(Records drawn from a dataset)
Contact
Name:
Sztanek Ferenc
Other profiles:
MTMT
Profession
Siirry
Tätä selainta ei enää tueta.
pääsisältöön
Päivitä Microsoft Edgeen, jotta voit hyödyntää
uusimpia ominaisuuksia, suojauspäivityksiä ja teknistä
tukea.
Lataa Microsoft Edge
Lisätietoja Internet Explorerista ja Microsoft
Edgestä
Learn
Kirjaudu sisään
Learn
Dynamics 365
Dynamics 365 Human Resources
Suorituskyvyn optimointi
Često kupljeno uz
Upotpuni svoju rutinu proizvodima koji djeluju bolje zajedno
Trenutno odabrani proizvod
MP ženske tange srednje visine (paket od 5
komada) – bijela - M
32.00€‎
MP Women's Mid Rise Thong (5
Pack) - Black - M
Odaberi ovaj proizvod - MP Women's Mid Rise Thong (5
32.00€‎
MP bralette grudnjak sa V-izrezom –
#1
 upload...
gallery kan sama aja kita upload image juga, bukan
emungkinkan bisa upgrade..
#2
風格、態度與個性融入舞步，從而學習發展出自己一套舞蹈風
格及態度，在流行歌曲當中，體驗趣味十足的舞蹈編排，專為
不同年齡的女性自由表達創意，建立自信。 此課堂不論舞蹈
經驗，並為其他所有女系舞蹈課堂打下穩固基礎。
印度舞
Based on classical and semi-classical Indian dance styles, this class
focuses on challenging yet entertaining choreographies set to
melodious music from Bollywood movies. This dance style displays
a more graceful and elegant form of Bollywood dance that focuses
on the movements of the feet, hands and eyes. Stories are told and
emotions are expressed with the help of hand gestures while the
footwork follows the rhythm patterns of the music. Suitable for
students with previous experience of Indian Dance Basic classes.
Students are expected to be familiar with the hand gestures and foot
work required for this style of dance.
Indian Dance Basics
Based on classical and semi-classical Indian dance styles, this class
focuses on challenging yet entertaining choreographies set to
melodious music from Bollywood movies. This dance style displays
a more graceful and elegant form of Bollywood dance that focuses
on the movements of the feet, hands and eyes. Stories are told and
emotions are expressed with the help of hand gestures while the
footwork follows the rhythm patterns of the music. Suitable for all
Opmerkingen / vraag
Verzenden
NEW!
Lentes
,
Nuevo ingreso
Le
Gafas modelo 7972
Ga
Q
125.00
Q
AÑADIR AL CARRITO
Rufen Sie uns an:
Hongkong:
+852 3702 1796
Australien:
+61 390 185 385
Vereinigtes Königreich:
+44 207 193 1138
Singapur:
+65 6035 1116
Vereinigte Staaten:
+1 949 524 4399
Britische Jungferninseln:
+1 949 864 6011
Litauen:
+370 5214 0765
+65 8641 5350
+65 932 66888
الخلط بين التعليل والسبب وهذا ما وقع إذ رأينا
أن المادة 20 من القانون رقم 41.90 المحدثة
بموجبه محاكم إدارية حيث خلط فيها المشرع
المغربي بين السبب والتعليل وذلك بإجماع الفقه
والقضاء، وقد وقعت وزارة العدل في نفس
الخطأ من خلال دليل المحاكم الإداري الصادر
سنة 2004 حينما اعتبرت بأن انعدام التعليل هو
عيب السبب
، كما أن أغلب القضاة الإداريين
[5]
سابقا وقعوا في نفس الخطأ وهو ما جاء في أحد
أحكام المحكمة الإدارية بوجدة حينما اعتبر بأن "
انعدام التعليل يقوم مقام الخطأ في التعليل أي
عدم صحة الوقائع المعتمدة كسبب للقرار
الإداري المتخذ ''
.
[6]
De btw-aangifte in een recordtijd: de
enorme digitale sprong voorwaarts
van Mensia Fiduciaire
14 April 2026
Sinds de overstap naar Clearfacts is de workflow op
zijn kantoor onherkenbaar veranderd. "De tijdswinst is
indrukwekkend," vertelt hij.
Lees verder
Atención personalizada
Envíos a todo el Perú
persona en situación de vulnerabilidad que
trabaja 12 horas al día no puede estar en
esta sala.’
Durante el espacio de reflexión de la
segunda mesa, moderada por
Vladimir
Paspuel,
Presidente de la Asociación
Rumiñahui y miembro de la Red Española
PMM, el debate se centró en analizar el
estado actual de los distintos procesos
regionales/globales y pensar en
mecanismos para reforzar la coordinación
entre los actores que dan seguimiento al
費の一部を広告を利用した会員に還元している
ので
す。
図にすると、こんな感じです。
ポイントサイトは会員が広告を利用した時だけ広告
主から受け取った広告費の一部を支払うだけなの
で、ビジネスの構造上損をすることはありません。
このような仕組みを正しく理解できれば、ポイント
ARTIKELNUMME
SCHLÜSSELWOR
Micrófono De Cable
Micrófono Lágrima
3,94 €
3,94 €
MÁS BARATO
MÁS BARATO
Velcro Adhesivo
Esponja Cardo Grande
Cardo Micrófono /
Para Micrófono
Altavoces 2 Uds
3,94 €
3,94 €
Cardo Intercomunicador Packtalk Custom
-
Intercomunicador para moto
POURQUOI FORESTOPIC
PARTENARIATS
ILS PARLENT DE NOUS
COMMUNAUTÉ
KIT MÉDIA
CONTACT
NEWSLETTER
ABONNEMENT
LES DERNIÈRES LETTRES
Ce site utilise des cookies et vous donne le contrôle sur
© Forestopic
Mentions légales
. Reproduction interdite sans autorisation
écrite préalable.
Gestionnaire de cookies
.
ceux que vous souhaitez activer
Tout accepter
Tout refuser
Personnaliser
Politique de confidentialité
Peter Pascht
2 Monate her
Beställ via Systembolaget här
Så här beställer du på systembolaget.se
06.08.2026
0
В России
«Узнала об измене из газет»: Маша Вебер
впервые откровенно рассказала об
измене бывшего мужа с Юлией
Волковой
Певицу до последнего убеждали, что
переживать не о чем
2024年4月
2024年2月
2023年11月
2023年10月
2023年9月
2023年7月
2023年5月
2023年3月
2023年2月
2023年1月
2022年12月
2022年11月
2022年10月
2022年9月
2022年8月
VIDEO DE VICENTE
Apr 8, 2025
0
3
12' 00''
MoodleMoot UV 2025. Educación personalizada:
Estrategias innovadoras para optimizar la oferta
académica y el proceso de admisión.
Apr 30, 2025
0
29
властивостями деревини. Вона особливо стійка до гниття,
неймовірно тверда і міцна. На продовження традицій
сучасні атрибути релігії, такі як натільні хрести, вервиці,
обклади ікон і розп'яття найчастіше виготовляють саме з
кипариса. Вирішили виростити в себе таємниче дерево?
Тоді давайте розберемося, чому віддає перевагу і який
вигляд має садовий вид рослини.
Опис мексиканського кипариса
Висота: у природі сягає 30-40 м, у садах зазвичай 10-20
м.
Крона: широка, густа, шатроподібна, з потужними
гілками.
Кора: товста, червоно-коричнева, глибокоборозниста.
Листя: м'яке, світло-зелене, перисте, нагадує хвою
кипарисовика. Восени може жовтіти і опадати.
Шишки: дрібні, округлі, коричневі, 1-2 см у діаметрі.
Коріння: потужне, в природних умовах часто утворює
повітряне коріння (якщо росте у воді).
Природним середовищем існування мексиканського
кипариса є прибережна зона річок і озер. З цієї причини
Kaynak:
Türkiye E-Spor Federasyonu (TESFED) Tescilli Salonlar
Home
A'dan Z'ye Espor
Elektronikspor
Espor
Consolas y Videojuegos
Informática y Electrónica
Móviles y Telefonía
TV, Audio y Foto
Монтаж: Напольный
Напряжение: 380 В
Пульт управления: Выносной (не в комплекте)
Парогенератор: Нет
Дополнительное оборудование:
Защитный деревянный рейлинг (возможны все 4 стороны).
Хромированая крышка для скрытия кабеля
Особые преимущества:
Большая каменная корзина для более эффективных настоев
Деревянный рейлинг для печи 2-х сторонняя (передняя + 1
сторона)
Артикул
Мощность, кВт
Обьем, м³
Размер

• _Directions_: The answer should consist solely of the lines from the first line above through the one with "Upotpuni svoju rutinu", both included, repeated exactly.

• _Exercise solution_:
Contact
Name:
Sztanek Ferenc
Other profiles:
MTMT
Profession
Siirry
Tätä selainta ei enää tueta.
pääsisältöön
Päivitä Microsoft Edgeen, jotta voit hyödyntää
uusimpia ominaisuuksia, suojauspäivityksiä ja teknistä
tukea.
Lataa Microsoft Edge
Lisätietoja Internet Explorerista ja Microsoft
Edgestä
Learn
Kirjaudu sisään
Learn
Dynamics 365
Dynamics 365 Human Resources
Suorituskyvyn optimointi
Često kupljeno uz
Upotpuni svoju rutinu proizvodima koji djeluju bolje zajedno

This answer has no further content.